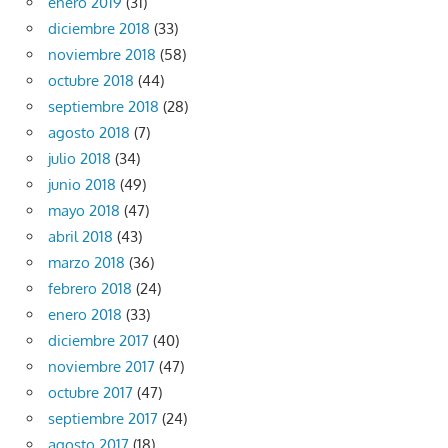
enero 2019
(31)
diciembre 2018
(33)
noviembre 2018
(58)
octubre 2018
(44)
septiembre 2018
(28)
agosto 2018
(7)
julio 2018
(34)
junio 2018
(49)
mayo 2018
(47)
abril 2018
(43)
marzo 2018
(36)
febrero 2018
(24)
enero 2018
(33)
diciembre 2017
(40)
noviembre 2017
(47)
octubre 2017
(47)
septiembre 2017
(24)
agosto 2017
(18)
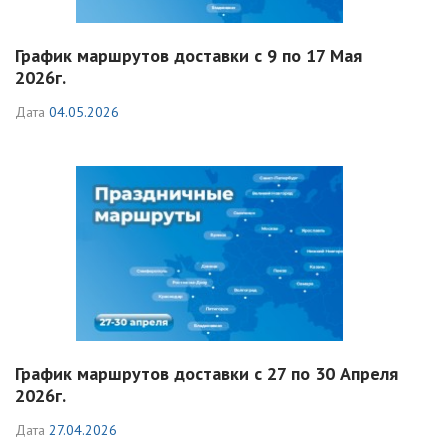
График маршрутов доставки с 9 по 17 Мая
2026г.
Дата
04.05.2026
График маршрутов доставки с 27 по 30 Апреля
2026г.
Дата
27.04.2026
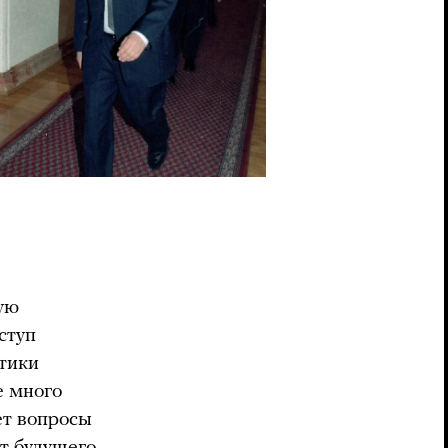
ую
ступ
итики
е много
ет вопросы
т будущего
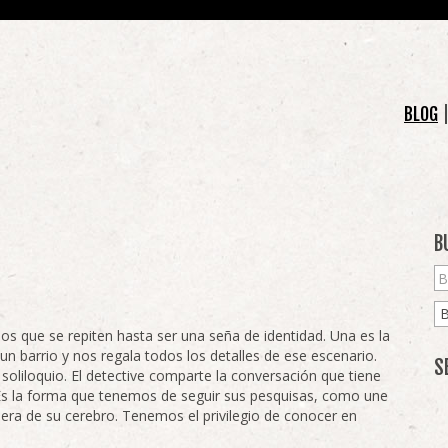
BLOG
B
s que se repiten hasta ser una seña de identidad. Una es la
n barrio y nos regala todos los detalles de ese escenario.
S
soliloquio. El detective comparte la conversación que tiene
Es la forma que tenemos de seguir sus pesquisas, como une
ra de su cerebro. Tenemos el privilegio de conocer en
.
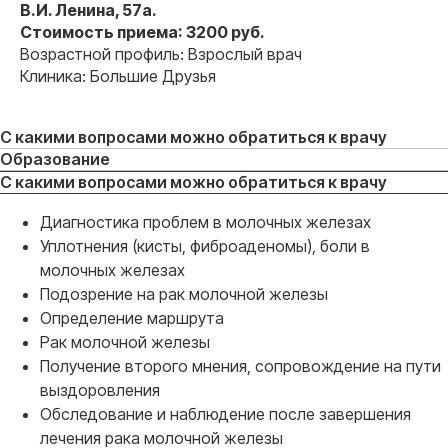
В.И. Ленина, 57а.
Стоимость приема: 3200 руб.
Возрастной профиль: Взрослый врач
Клиника: Большие Друзья
С какими вопросами можно обратиться к врачу
Образование
С какими вопросами можно обратиться к врачу
Диагностика проблем в молочных железах
Уплотнения (кисты, фиброаденомы), боли в
молочных железах
Подозрение на рак молочной железы
Определение маршрута
Рак молочной железы
Получение второго мнения, сопровождение на пути
выздоровления
Обследование и наблюдение после завершения
лечения рака молочной железы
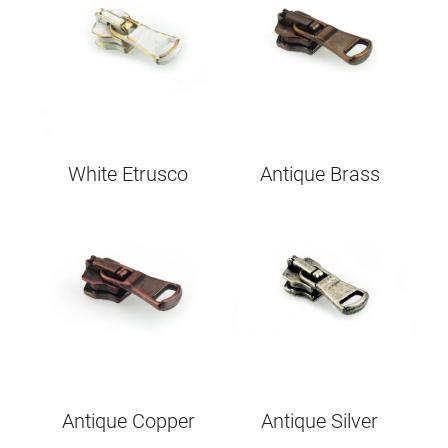
White Etrusco
Antique Brass
Image
Image
Antique Copper
Antique Silver
Image
Image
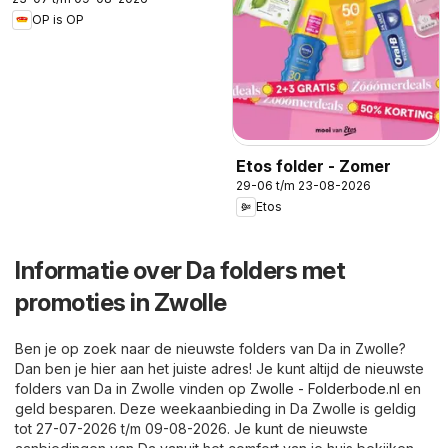
OP is OP
Etos folder - Zomer
29-06 t/m 23-08-2026
Etos
Informatie over Da folders met
promoties in Zwolle
Ben je op zoek naar de nieuwste folders van Da in Zwolle?
Dan ben je hier aan het juiste adres! Je kunt altijd de nieuwste
folders van Da in Zwolle vinden op
Zwolle - Folderbode.nl
en
geld besparen. Deze weekaanbieding in Da Zwolle is geldig
tot 27-07-2026 t/m 09-08-2026. Je kunt de nieuwste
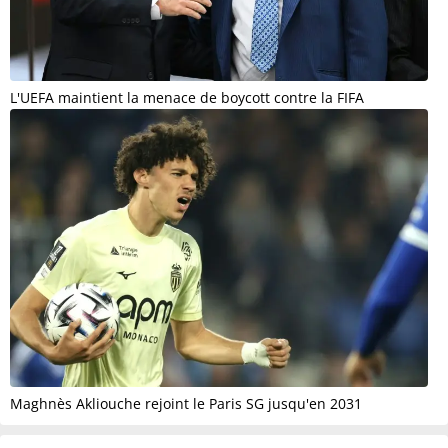
L'UEFA maintient la menace de boycott contre la FIFA
Maghnès Akliouche rejoint le Paris SG jusqu'en 2031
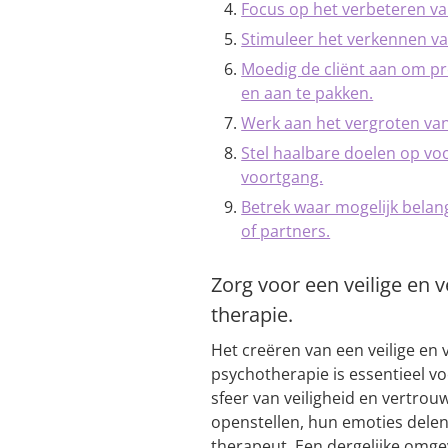
Focus op het verbeteren v
Stimuleer het verkennen v
Moedig de cliënt aan om pr
en aan te pakken.
Werk aan het vergroten van z
Stel haalbare doelen op vo
voortgang.
Betrek waar mogelijk belang
of partners.
Zorg voor een veilige en
therapie.
Het creëren van een veilige en
psychotherapie is essentieel v
sfeer van veiligheid en vertrou
openstellen, hun emoties dele
therapeut. Een dergelijke omge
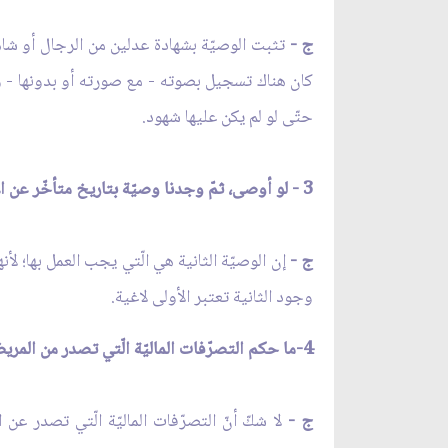
ج -
تثبت الوصيّة بشهادة عدلين من الرجال أو شاهد
كان هناك تسجيل بصوته - مع صورته أو بدونها - وعُل
حتّى لو لم يكن عليها شهود.
3 - لو أوصى، ثمّ وجدنا وصيّة بتاريخ متأخّر عن الأولى فهل تبطل الأولى ويجب العمل بالمتأخّرة، أم يجب العمل بالسابقة، أم بكليهما ولو عن طريق التبعيض؟
ج -
إن الوصيّة الثانية هي الّتي يجب العمل بها؛ لأنها
وجود الثانية تعتبر الأولى لاغية.
4-ما حكم التصرّفات الماليّة الّتي تصدر من المريض مرضة الموت كالبيع والإجارة والوصيّة والهبة وغيرها من المعاملات الماليّة؟
ج -
لا شكّ أنّ التصرّفات الماليّة الّتي تصدر عن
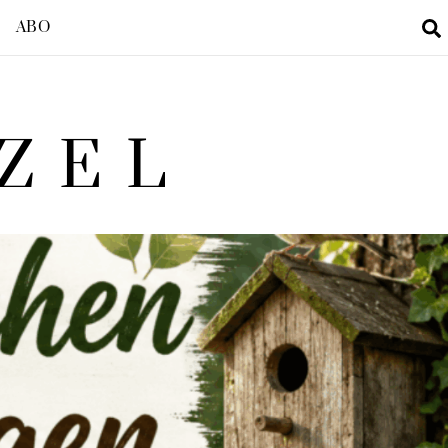
ABO
ZEL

ASSIGNMENT:
Your answer must contain the full data, repeated exactly, without pictures.

RESPONSE TO THIS TASK:
enero 2019
(31)
diciembre 2018
(33)
noviembre 2018
(58)
octubre 2018
(44)
septiembre 2018
(28)
agosto 2018
(7)
julio 2018
(34)
junio 2018
(49)
mayo 2018
(47)
abril 2018
(43)
marzo 2018
(36)
febrero 2018
(24)
enero 2018
(33)
diciembre 2017
(40)
noviembre 2017
(47)
octubre 2017
(47)
septiembre 2017
(24)
agosto 2017
(18)
График маршрутов доставки с 9 по 17 Мая
2026г.
Дата
04.05.2026
График маршрутов доставки с 27 по 30 Апреля
2026г.
Дата
27.04.2026
ую
ступ
итики
е много
ет вопросы
т будущего
BLOG
B
s que se repiten hasta ser una seña de identidad. Una es la
n barrio y nos regala todos los detalles de ese escenario.
S
soliloquio. El detective comparte la conversación que tiene
Es la forma que tenemos de seguir sus pesquisas, como une
ra de su cerebro. Tenemos el privilegio de conocer en
.
В.И. Ленина, 57а.
Стоимость приема: 3200 руб.
Возрастной профиль: Взрослый врач
Клиника: Большие Друзья
С какими вопросами можно обратиться к врачу
Образование
С какими вопросами можно обратиться к врачу
Диагностика проблем в молочных железах
Уплотнения (кисты, фиброаденомы), боли в
молочных железах
Подозрение на рак молочной железы
Определение маршрута
Рак молочной железы
Получение второго мнения, сопровождение на пути
выздоровления
Обследование и наблюдение после завершения
лечения рака молочной железы
White Etrusco
Antique Brass
Image
Image
Antique Copper
Antique Silver
Image
Image
OP is OP
Etos folder - Zomer
29-06 t/m 23-08-2026
Etos
Informatie over Da folders met
promoties in Zwolle
Ben je op zoek naar de nieuwste folders van Da in Zwolle?
Dan ben je hier aan het juiste adres! Je kunt altijd de nieuwste
folders van Da in Zwolle vinden op
Zwolle - Folderbode.nl
en
geld besparen. Deze weekaanbieding in Da Zwolle is geldig
tot 27-07-2026 t/m 09-08-2026. Je kunt de nieuwste
L'UEFA maintient la menace de boycott contre la FIFA
Maghnès Akliouche rejoint le Paris SG jusqu'en 2031
Focus op het verbeteren v
Stimuleer het verkennen v
Moedig de cliënt aan om pr
en aan te pakken.
Werk aan het vergroten van z
Stel haalbare doelen op vo
voortgang.
Betrek waar mogelijk belang
of partners.
Zorg voor een veilige en
therapie.
Het creëren van een veilige en
psychotherapie is essentieel v
sfeer van veiligheid en vertrou
openstellen, hun emoties dele
therapeut. Een dergelijke omge
ج -
تثبت الوصيّة بشهادة عدلين من الرجال أو شاهد
كان هناك تسجيل بصوته - مع صورته أو بدونها - وعُل
حتّى لو لم يكن عليها شهود.
3 - لو أوصى، ثمّ وجدنا وصيّة بتاريخ متأخّر عن الأولى فهل تبطل الأولى ويجب العمل بالمتأخّرة، أم يجب العمل بالسابقة، أم بكليهما ولو عن طريق التبعيض؟
ج -
إن الوصيّة الثانية هي الّتي يجب العمل بها؛ لأنها
وجود الثانية تعتبر الأولى لاغية.
4-ما حكم التصرّفات الماليّة الّتي تصدر من المريض مرضة الموت كالبيع والإجارة والوصيّة والهبة وغيرها من المعاملات الماليّة؟
ج -
لا شكّ أنّ التصرّفات الماليّة الّتي تصدر عن
ABO
ZEL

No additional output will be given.